Uma advertência simples e sensata fechou a palestra do presidente do Banco Central (BC), Ilan Goldfajn, numa reunião em Montevidéu, no Uruguai: as boas condições internacionais para as economias emergentes “não vão durar para sempre”. Desta vez ele deu o recado completo, ou quase, e com a ênfase necessária. Talvez pudesse ter acrescentado umas poucas palavras: ninguém deve perder tempo. Relatórios do BC têm repetido, há meses, menções a um cenário internacional benigno. As condições da economia global têm facilitado a recuperação do Brasil e contribuído para o crescimento de muitos outros países latino-americanos, africanos e asiáticos. Têm contribuído, também, quando os governos e parlamentares têm juízo suficiente, para ajustes das contas públicas e correções de falhas estruturais. Se alguém se atrasou, deve mexer-se com rapidez, porque ninguém pode dizer quando o tempo vai mudar.
Goldfajn falou em Montevidéu, durante a 23.ª Reunião de Presidentes de Bancos Centrais da América do Sul. Tratou da evolução recente e das perspectivas da economia brasileira. Repetiu, de modo geral, informações sobre a reativação, a inflação em queda e a redução dos juros no Brasil. Mencionou a boa posição das contas externas, com superávit comercial de US$ 53 bilhões até setembro, reservas superiores a US$ 380 bilhões e ingresso de financiamento direto equivalente a 4,2% do Produto Interno Bruto (PIB). Além disso, descreveu a reorientação da política econômica desde o ano passado e expôs o programa de ajuste e de reformas.
A exposição trouxe, no entanto, uma novidade mesmo para o brasileiro informado sobre a economia nacional: a advertência apresentada com ênfase incomum no final da apresentação. O recado seria mesmo para o público sul-americano? Talvez, mas o lembrete parece dirigido principalmente ao público brasileiro – de modo especial aos políticos e àqueles grupos mais informados e mais preparados para cobrar do governo e do Congresso as medidas necessárias.
O alerta, em linguagem mais clara que a usada até agora na maior parte da comunicação do BC, serve muito bem para uma situação de incerteza crescente quanto ao ritmo das mudanças propostas pelo governo e dependentes de aprovação no Congresso.

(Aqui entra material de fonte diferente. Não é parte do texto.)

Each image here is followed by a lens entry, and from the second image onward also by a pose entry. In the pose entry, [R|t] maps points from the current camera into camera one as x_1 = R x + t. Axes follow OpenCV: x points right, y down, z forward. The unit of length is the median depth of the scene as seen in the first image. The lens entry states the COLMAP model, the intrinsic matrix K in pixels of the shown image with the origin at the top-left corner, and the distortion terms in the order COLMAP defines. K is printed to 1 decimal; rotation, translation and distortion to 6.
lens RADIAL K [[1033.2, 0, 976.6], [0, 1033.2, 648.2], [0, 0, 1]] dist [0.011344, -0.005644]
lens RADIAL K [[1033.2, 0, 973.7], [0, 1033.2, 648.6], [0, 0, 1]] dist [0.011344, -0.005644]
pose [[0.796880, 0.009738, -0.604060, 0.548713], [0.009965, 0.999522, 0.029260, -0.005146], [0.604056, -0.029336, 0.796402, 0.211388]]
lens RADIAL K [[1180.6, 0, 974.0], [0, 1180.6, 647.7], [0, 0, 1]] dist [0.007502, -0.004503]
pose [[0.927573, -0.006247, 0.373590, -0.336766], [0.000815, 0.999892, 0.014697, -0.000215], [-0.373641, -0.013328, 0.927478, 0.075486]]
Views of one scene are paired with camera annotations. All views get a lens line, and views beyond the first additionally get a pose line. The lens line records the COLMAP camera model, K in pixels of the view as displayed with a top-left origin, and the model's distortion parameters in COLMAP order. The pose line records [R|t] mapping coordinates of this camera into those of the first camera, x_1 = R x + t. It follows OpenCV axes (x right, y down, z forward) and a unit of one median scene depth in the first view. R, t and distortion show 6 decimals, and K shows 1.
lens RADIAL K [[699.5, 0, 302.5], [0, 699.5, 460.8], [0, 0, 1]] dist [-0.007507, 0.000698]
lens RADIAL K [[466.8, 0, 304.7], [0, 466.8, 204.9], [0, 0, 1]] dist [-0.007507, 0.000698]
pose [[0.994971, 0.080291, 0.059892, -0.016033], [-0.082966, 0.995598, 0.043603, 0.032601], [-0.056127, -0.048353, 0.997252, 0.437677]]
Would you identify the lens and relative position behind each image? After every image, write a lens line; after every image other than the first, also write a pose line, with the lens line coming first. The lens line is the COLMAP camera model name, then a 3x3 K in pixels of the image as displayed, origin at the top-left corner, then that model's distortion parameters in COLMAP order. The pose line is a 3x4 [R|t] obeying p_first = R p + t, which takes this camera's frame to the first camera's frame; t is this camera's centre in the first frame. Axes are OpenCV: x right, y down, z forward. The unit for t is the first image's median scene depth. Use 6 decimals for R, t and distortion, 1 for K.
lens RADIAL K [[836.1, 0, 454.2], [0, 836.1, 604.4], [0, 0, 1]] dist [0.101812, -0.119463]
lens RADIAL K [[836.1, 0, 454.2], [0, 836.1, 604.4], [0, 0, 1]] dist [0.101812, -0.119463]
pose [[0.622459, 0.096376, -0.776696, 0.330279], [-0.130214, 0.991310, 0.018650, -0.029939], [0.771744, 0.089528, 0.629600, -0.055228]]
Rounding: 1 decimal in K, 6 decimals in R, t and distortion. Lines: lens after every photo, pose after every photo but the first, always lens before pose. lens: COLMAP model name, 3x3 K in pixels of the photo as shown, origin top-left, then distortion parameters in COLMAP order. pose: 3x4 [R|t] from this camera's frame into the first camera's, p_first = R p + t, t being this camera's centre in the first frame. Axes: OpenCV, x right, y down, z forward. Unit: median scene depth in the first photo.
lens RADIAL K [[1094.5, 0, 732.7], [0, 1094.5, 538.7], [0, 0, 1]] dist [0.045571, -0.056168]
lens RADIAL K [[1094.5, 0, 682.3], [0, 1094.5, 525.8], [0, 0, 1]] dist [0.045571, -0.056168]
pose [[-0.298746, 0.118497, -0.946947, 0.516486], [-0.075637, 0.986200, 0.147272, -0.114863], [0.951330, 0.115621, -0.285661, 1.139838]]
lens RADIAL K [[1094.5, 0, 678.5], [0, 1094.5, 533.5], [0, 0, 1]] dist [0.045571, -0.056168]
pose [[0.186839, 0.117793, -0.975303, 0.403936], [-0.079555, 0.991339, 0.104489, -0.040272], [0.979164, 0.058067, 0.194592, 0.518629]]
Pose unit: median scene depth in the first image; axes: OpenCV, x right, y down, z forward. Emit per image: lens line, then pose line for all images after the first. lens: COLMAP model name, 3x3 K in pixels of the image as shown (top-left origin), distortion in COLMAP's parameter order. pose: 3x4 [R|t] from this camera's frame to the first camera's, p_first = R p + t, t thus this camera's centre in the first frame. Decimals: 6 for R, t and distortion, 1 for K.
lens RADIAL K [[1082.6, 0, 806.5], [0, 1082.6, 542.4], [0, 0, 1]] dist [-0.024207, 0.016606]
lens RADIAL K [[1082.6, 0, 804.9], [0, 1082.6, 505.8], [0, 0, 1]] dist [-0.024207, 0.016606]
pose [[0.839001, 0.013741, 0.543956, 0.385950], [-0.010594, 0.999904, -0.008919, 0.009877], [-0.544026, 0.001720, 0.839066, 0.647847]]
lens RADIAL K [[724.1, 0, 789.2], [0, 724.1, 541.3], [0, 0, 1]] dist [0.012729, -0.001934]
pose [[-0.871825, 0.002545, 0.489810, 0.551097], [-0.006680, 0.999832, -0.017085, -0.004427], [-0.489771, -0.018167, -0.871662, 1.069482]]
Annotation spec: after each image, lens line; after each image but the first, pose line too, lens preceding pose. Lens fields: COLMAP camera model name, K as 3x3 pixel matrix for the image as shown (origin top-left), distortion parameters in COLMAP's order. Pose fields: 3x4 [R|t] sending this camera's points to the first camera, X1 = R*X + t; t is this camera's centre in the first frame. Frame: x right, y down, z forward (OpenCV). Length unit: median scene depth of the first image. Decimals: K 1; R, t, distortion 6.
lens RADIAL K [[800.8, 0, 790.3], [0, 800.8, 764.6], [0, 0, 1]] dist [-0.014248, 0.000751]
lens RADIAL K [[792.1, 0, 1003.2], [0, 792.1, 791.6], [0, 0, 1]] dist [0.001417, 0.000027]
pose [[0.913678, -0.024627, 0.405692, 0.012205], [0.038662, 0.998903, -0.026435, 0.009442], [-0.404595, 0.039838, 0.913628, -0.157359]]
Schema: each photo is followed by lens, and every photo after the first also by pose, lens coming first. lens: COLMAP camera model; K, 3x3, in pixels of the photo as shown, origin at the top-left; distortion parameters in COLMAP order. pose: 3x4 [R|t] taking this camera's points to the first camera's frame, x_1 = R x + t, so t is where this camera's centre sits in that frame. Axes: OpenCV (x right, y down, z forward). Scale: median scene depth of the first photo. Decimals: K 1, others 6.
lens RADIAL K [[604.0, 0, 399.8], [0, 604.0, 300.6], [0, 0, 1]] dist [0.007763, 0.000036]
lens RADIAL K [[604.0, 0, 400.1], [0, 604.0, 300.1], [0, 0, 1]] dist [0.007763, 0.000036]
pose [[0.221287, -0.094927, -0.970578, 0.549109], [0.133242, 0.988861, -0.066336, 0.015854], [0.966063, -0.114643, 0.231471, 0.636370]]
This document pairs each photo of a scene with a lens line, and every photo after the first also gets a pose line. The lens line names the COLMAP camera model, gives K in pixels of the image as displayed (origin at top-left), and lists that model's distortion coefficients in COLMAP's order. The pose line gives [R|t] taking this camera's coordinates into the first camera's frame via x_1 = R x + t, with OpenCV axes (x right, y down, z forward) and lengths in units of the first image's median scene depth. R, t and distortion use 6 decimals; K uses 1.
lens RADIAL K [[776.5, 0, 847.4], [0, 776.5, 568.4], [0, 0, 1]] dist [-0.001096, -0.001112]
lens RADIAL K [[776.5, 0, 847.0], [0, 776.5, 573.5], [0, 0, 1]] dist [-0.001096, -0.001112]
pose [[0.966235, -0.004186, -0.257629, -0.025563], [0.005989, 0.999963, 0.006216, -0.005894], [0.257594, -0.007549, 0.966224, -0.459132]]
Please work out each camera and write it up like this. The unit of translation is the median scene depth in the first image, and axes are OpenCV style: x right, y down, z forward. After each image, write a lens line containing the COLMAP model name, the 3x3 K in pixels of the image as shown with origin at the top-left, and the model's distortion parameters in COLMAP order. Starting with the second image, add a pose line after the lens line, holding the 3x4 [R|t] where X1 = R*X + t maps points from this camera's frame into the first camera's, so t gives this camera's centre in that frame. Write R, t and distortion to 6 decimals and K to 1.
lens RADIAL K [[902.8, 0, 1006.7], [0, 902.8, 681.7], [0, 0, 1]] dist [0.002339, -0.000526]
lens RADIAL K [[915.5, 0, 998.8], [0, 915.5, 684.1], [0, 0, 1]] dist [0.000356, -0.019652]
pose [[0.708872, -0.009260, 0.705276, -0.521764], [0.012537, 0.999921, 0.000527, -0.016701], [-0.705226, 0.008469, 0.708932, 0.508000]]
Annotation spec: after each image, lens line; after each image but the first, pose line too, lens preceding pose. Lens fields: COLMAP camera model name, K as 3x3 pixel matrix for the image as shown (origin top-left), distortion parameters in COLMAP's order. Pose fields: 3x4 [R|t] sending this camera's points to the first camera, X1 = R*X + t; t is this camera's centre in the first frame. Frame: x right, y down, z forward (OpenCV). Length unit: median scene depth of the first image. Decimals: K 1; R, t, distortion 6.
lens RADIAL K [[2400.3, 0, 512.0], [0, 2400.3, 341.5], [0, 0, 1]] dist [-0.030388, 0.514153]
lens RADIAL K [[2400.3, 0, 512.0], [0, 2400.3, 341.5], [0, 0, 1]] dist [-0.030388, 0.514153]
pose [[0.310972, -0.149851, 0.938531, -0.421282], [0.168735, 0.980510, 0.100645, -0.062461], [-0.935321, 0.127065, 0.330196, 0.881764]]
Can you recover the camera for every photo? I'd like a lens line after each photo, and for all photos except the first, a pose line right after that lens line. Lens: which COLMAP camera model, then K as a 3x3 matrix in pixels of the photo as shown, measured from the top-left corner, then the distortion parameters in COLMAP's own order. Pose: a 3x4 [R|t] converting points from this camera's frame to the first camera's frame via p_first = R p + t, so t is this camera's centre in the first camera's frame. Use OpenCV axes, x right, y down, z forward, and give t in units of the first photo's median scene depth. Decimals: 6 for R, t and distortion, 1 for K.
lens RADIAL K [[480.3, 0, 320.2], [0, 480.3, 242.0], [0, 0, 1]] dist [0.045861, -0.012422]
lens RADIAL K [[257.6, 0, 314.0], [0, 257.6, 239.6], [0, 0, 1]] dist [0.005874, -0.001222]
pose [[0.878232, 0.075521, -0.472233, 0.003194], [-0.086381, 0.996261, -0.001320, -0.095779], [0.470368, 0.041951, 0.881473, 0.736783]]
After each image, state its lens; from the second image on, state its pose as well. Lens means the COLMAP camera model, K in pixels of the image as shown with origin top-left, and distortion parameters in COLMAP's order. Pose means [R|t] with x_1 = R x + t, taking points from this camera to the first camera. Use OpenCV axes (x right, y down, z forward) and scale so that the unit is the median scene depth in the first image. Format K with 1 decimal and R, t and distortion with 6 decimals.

A mais urgente dessas mudanças é a reforma da Previdência. Ministros da área econômica vêm-se empenhando de modo especial para mobilizar apoio da base governista. Enquanto isso, líderes dessa base aproveitam a situação de quase emergência e pressionam o Executivo, cobrando postos no Ministério e criando ambiente para barganhas.
Ao mesmo tempo, importantes propostas encaminhadas ao Parlamento são estraçalhadas por parlamentares empenhados em atender grupos e em cuidar da eleição. Algumas dessas propostas, como a de adiamento do reajuste salarial do funcionalismo, são importantes para a boa execução do Orçamento do próximo ano.
Reformas e ajustes, disse o presidente do BC em Montevidéu, são essenciais para conseguir crescimento econômico sustentável e para manter baixa a inflação. Essa afirmação vale para todos os países sul-americanos, mas é especialmente relevante no caso daqueles com maiores desarranjos na última década, como Brasil, Argentina e, em condições extremas de degradação econômica, Venezuela.
A Argentina tem avançado na direção certa. O Brasil também, mas a agenda brasileira de reformas essenciais é especialmente ampla e, neste momento, politicamente complicada. Esta condição torna a advertência mais dramática. O apelo, no entanto, embora realçado pela urgência, é um simples chamado ao bom senso.
Telhado se conserta quando o tempo é bom. Isto é mera sabedoria popular, acessível a qualquer pessoa simples e sensata. Mas a sensatez é frequentemente esquecida tanto por administradores como por legisladores com poder para apoiar ou impedir boas decisões. Para produzir o efeito necessário, a sensatez tem de ser associada à disposição de cuidar do interesse nacional – algo um tanto raro em Brasília.